- Extracted text
LONDON (Reuters) - Brent crude oil reached its highest in a month on Thursday, lifted by escalating tension between Syria and Turkey, maintenance in the North Sea and a supply crunch in oil products.
November Brent crude rose $1.00 to $115.33 a barrel by 1346 GMT (0946 EDT), after matching Wednesday's high of $115.59. U.S. crude climbed 93 cents to $92.18.
Turkey scrambled fighters and briefly detained a Syrian passenger plane on Wednesday, suspecting it of carrying military equipment from Moscow, while Turkey's military chief warned of a more forceful response if shelling continued to spill over the border.
"The Syrian situation is heating up and there are fears about Turkey, a NATO member, retaliating and contagion in the region," said Bjarne Schieldrop, analyst at SEB in Oslo.
Worries about supply disruption caused by fears of violence in the Middle East and maintenance at the North Sea Forties oil field have pushed Brent's premium to U.S. crude to its highest in a year at around $23.50.
North Sea crude oil output from 12 production streams is set to fall by about 1 percent in November, according to Reuters' calculations, another potential source of support for Brent oil prices.
Firmer refining margins and steep backwardation in the gasoil market, where prices are higher for prompt delivery than for later dates, pointed to firm demand going into the northern hemisphere winter.
"At current prices, the upcoming winter will be the most expensive winter ever for the consumers using heating oil," said Olivier Jakob at Petromatrix in Switzerland, adding that gasoline prices were also high.

- Material provided
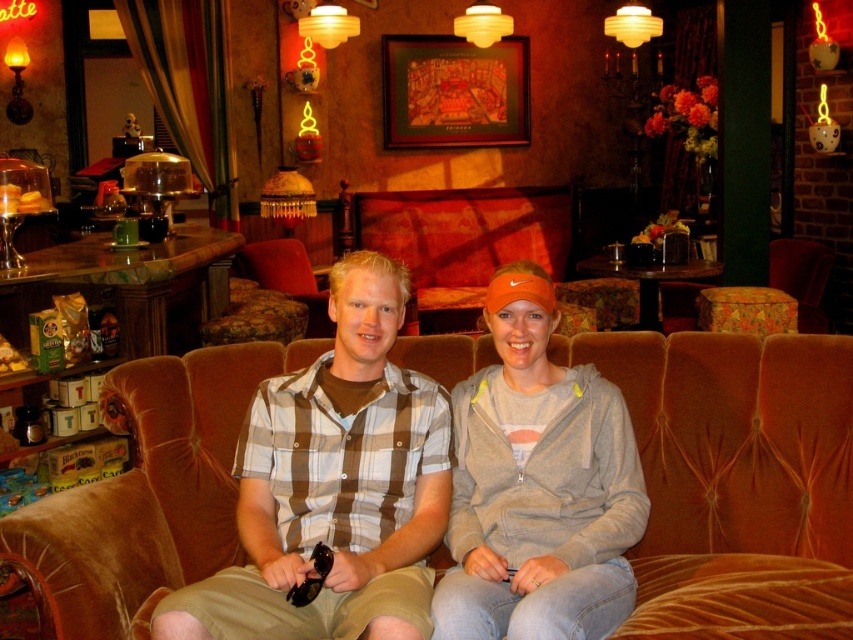
Please identify the clothing item located at the coordinates point (334, 484) in the scene. The scene has a brown velvet sofa with two people sitting on it. The options are plaid shirt at center and gray zip hoodie at right.

The point (334, 484) indicates the plaid shirt at center.

You are a photographer setting up a shoot in this cozy interior space. You have a backdrop that is 1.8 meters wide. The velvet brown couch at center and the plaid shirt at center are both in the scene. Which object would the backdrop fit over without needing to be adjusted in size?

The velvet brown couch at center has a greater width than the plaid shirt at center. Since the backdrop is 1.8 meters wide, it would fit over the velvet brown couch at center as it is wider than the plaid shirt at center.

- Exercises to complete
a - Answer these questions from the Brent crude article:
(i) What price had November Brent crude reached by 1346 GMT?
(ii) What did Turkey briefly detain on Wednesday?
(iii) By about what percentage is North Sea output from 12 production streams set to fall in November?
b - In the Brent crude article, condense the paragraph beginning "Turkey scrambled fighters" into a shorter version that keeps its main facts.
The lines following the Brent crude article can be set aside, since nothing here depends on them.

- Final results
a -
(i) $115.33 a barrel
(ii) A Syrian passenger plane
(iii) About 1 percent

b - On Wednesday, Turkey scrambled fighters and briefly detained a Syrian passenger plane it suspected of carrying military equipment from Moscow. Turkey's military chief warned of a stronger response if shelling kept spilling across the border.